Work item
Reproduce each line of the data below character for character, keeping the original order and line breaks.

Record excerpts
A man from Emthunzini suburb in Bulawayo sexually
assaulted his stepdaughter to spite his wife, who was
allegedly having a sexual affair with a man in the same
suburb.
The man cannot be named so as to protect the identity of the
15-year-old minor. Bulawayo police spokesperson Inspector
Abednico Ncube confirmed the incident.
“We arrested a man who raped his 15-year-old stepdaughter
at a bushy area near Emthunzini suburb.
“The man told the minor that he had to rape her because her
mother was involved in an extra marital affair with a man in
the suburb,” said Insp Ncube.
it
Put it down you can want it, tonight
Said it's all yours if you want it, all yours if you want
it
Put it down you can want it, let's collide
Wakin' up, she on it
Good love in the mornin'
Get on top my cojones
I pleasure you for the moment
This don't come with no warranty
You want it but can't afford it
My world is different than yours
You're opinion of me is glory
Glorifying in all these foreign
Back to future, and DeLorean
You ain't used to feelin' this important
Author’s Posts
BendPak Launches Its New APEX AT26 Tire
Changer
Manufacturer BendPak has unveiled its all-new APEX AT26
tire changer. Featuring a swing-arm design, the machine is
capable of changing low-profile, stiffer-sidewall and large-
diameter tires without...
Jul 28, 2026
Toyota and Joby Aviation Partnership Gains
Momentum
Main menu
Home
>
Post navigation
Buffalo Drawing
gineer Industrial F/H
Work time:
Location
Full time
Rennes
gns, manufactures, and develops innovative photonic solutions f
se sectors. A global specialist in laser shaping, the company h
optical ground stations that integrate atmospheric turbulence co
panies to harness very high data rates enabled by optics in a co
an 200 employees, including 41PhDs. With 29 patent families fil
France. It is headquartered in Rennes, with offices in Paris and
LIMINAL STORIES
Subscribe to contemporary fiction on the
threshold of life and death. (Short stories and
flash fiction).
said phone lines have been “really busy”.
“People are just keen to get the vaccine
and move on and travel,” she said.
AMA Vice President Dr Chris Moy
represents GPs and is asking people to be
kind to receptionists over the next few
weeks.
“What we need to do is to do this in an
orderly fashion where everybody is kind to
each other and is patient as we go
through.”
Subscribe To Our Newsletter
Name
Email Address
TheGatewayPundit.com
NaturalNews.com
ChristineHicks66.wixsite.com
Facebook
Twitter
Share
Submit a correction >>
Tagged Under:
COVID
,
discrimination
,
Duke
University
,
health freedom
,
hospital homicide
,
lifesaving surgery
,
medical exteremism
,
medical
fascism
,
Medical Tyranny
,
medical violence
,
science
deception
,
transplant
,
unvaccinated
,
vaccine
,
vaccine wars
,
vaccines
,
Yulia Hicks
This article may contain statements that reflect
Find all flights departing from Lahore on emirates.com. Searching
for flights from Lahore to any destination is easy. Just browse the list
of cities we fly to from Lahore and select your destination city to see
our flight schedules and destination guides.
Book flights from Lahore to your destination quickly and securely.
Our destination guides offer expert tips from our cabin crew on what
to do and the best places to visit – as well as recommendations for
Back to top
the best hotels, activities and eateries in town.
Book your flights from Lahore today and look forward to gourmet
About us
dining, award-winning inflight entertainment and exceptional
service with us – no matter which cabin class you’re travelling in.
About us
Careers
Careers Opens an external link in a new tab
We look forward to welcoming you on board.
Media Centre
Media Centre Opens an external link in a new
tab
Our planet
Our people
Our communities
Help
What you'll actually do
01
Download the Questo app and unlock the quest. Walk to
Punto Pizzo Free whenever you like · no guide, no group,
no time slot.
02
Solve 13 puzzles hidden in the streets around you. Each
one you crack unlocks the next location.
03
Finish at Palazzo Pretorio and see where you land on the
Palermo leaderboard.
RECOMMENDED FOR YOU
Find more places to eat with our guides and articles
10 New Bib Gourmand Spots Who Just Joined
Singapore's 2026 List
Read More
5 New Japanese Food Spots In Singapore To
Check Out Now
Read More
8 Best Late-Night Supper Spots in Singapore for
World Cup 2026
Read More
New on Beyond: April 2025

Result of the exercise
A man from Emthunzini suburb in Bulawayo sexually
assaulted his stepdaughter to spite his wife, who was
allegedly having a sexual affair with a man in the same
suburb.
The man cannot be named so as to protect the identity of the
15-year-old minor. Bulawayo police spokesperson Inspector
Abednico Ncube confirmed the incident.
“We arrested a man who raped his 15-year-old stepdaughter
at a bushy area near Emthunzini suburb.
“The man told the minor that he had to rape her because her
mother was involved in an extra marital affair with a man in
the suburb,” said Insp Ncube.
it
Put it down you can want it, tonight
Said it's all yours if you want it, all yours if you want
it
Put it down you can want it, let's collide
Wakin' up, she on it
Good love in the mornin'
Get on top my cojones
I pleasure you for the moment
This don't come with no warranty
You want it but can't afford it
My world is different than yours
You're opinion of me is glory
Glorifying in all these foreign
Back to future, and DeLorean
You ain't used to feelin' this important
Author’s Posts
BendPak Launches Its New APEX AT26 Tire
Changer
Manufacturer BendPak has unveiled its all-new APEX AT26
tire changer. Featuring a swing-arm design, the machine is
capable of changing low-profile, stiffer-sidewall and large-
diameter tires without...
Jul 28, 2026
Toyota and Joby Aviation Partnership Gains
Momentum
Main menu
Home
>
Post navigation
Buffalo Drawing
gineer Industrial F/H
Work time:
Location
Full time
Rennes
gns, manufactures, and develops innovative photonic solutions f
se sectors. A global specialist in laser shaping, the company h
optical ground stations that integrate atmospheric turbulence co
panies to harness very high data rates enabled by optics in a co
an 200 employees, including 41PhDs. With 29 patent families fil
France. It is headquartered in Rennes, with offices in Paris and
LIMINAL STORIES
Subscribe to contemporary fiction on the
threshold of life and death. (Short stories and
flash fiction).
said phone lines have been “really busy”.
“People are just keen to get the vaccine
and move on and travel,” she said.
AMA Vice President Dr Chris Moy
represents GPs and is asking people to be
kind to receptionists over the next few
weeks.
“What we need to do is to do this in an
orderly fashion where everybody is kind to
each other and is patient as we go
through.”
Subscribe To Our Newsletter
Name
Email Address
TheGatewayPundit.com
NaturalNews.com
ChristineHicks66.wixsite.com
Facebook
Twitter
Share
Submit a correction >>
Tagged Under:
COVID
,
discrimination
,
Duke
University
,
health freedom
,
hospital homicide
,
lifesaving surgery
,
medical exteremism
,
medical
fascism
,
Medical Tyranny
,
medical violence
,
science
deception
,
transplant
,
unvaccinated
,
vaccine
,
vaccine wars
,
vaccines
,
Yulia Hicks
This article may contain statements that reflect
Find all flights departing from Lahore on emirates.com. Searching
for flights from Lahore to any destination is easy. Just browse the list
of cities we fly to from Lahore and select your destination city to see
our flight schedules and destination guides.
Book flights from Lahore to your destination quickly and securely.
Our destination guides offer expert tips from our cabin crew on what
to do and the best places to visit – as well as recommendations for
Back to top
the best hotels, activities and eateries in town.
Book your flights from Lahore today and look forward to gourmet
About us
dining, award-winning inflight entertainment and exceptional
service with us – no matter which cabin class you’re travelling in.
About us
Careers
Careers Opens an external link in a new tab
We look forward to welcoming you on board.
Media Centre
Media Centre Opens an external link in a new
tab
Our planet
Our people
Our communities
Help
What you'll actually do
01
Download the Questo app and unlock the quest. Walk to
Punto Pizzo Free whenever you like · no guide, no group,
no time slot.
02
Solve 13 puzzles hidden in the streets around you. Each
one you crack unlocks the next location.
03
Finish at Palazzo Pretorio and see where you land on the
Palermo leaderboard.
RECOMMENDED FOR YOU
Find more places to eat with our guides and articles
10 New Bib Gourmand Spots Who Just Joined
Singapore's 2026 List
Read More
5 New Japanese Food Spots In Singapore To
Check Out Now
Read More
8 Best Late-Night Supper Spots in Singapore for
World Cup 2026
Read More
New on Beyond: April 2025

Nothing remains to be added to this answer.